**Page extract:**
----------

We want to sample from the tensor t. To do this we need to convert our raw counts to probability vectors. It is known to be a proper probability vector if the sum of the elements is 1

Can be confirmed with:

t_sum = t[0] |> Nx.sum()
t0_sum = t[0] |> Nx.divide(t_sum) |> Nx.sum()
t_sum = t[0] |> Nx.sum()
t[0] |> Nx.divide(t_sum)
#Nx.Tensor<
  f32[27]
  [0.0, 0.13767053186893463, 0.040770456194877625, 0.048137858510017395, 0.05275809392333031, 0.047794461250305176, 0.013017825782299042, 0.020884713158011436, 0.02728436328470707, 0.018449723720550537, 0.07560952752828598, 0.09249836206436157, 0.04907439276576042, 0.07923079282045364, 0.03577560558915138, 0.012299816124141216, 0.01607717014849186, 0.0028720381669700146, 0.05116598680615425, 0.06415259093046188, 0.040832892060279846, 0.002434988971799612, 0.01173789519816637, 0.009583866223692894, 0.0041831862181425095, 0.016701526939868927, 0.02900134213268757]
>

Sampling from the distributions

key = Nx.Random.key(2_147_483_647)
{values, _} = Nx.Random.normal(key, 0, 1, shape: {1, 3}, type: :f32)
v_sum = values |> Nx.sum()
values |> Nx.divide(v_sum)
#Nx.Tensor<
  f32[1][3]
  [
    [1.0721101760864258, -0.2846589684486389, 0.21254877746105194]
  ]
>

Visualize Tensor

# TODO: This requires more advanced knowledge of VegaLite and Explorer
# See https://youtu.be/PaCmpygFfXo?t=1219 for example of visualization trying to create
# display =
#   VegaLite.new(width: 400, height: 400)
#   |> VegaLite.data_from_values(i: 0..27, j: 0..27)
#   |> VegaLite.mark(:line)
#   |> VegaLite.encode_field(:x, "i", type: :quantitative)
#   |> VegaLite.encode_field(:y, "j", type: :quantitative)
#   |> Kino.VegaLite.new()
#   |> Kino.render()

# Enum.each(index_counts, fn {loc, count} ->
#   {i, j} = loc
#   Kino.VegaLite.push(display, %{"i" => i, "j" => j})
# end)
nil

----------

**Work required:** Update the stretch of the tensor sampling text from "# TODO: This" through "0..27, j: 0..27)" so that "TODO" becomes "NOTE".

----------

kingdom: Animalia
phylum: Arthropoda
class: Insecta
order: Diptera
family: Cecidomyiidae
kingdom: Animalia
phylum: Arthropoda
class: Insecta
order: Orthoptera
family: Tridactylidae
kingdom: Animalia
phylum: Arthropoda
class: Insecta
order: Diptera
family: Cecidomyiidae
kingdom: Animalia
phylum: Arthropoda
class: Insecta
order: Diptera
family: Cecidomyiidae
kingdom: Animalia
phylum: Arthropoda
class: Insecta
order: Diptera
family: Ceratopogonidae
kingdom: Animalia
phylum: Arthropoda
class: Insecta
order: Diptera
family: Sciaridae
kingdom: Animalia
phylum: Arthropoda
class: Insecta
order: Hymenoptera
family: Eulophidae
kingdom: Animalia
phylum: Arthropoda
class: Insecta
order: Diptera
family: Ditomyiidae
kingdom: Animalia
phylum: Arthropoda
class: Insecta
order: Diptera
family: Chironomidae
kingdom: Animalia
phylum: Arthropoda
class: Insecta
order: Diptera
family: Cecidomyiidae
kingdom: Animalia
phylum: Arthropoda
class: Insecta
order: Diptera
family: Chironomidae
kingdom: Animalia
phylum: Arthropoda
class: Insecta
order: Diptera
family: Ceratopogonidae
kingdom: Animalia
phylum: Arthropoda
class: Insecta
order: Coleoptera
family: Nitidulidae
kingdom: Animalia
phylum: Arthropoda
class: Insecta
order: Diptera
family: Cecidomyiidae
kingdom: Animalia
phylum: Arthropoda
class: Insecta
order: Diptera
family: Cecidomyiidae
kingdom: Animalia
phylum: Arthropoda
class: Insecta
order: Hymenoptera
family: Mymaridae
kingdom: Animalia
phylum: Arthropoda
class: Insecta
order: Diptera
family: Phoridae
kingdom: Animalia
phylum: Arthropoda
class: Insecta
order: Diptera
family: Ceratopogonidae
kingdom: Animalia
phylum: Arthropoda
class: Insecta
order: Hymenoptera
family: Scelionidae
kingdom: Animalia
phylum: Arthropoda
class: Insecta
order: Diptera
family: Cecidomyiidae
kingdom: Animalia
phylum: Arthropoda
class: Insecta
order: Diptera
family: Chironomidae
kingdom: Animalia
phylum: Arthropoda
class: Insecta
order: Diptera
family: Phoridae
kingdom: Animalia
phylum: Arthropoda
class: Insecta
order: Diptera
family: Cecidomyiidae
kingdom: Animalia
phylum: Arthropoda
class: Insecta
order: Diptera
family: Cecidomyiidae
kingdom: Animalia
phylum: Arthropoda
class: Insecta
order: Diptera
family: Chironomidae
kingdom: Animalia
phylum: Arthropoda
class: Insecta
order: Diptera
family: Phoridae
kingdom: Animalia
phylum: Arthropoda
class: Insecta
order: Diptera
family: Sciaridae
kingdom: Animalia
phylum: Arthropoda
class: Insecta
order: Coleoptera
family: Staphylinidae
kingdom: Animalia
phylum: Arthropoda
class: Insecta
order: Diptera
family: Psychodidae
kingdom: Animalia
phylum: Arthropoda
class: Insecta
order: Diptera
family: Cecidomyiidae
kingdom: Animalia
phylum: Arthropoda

----------

**Output below:**
# NOTE: This requires more advanced knowledge of VegaLite and Explorer
# See https://youtu.be/PaCmpygFfXo?t=1219 for example of visualization trying to create
# display =
#   VegaLite.new(width: 400, height: 400)
#   |> VegaLite.data_from_values(i: 0..27, j: 0..27)